DIRECTIONS FOR THIS TASK: Copy the text lines from each of the entries below word for word, leaving out the pictures.

DATASET ENTRIES:
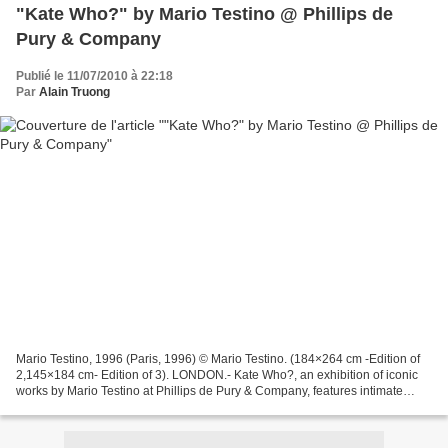
"Kate Who?" by Mario Testino @ Phillips de
Pury & Company
Publié le 11/07/2010 à 22:18
Par
Alain Truong
Mario Testino, 1996 (Paris, 1996) © Mario Testino. (184×264 cm -Edition of
2,145×184 cm- Edition of 3). LONDON.- Kate Who?, an exhibition of iconic
works by Mario Testino at Phillips de Pury & Company, features intimate
photographs of the fashion legend...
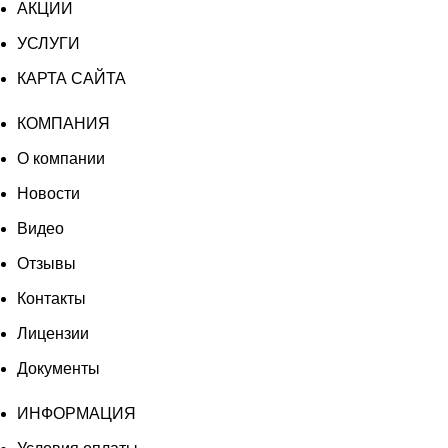
АКЦИИ
УСЛУГИ
КАРТА САЙТА
КОМПАНИЯ
О компании
Новости
Видео
Отзывы
Контакты
Лицензии
Документы
ИНФОРМАЦИЯ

COMPLETED TASK:
"Kate Who?" by Mario Testino @ Phillips de
Pury & Company
Publié le 11/07/2010 à 22:18
Par
Alain Truong
Mario Testino, 1996 (Paris, 1996) © Mario Testino. (184×264 cm -Edition of
2,145×184 cm- Edition of 3). LONDON.- Kate Who?, an exhibition of iconic
works by Mario Testino at Phillips de Pury & Company, features intimate
photographs of the fashion legend...
АКЦИИ
УСЛУГИ
КАРТА САЙТА
КОМПАНИЯ
О компании
Новости
Видео
Отзывы
Контакты
Лицензии
Документы
ИНФОРМАЦИЯ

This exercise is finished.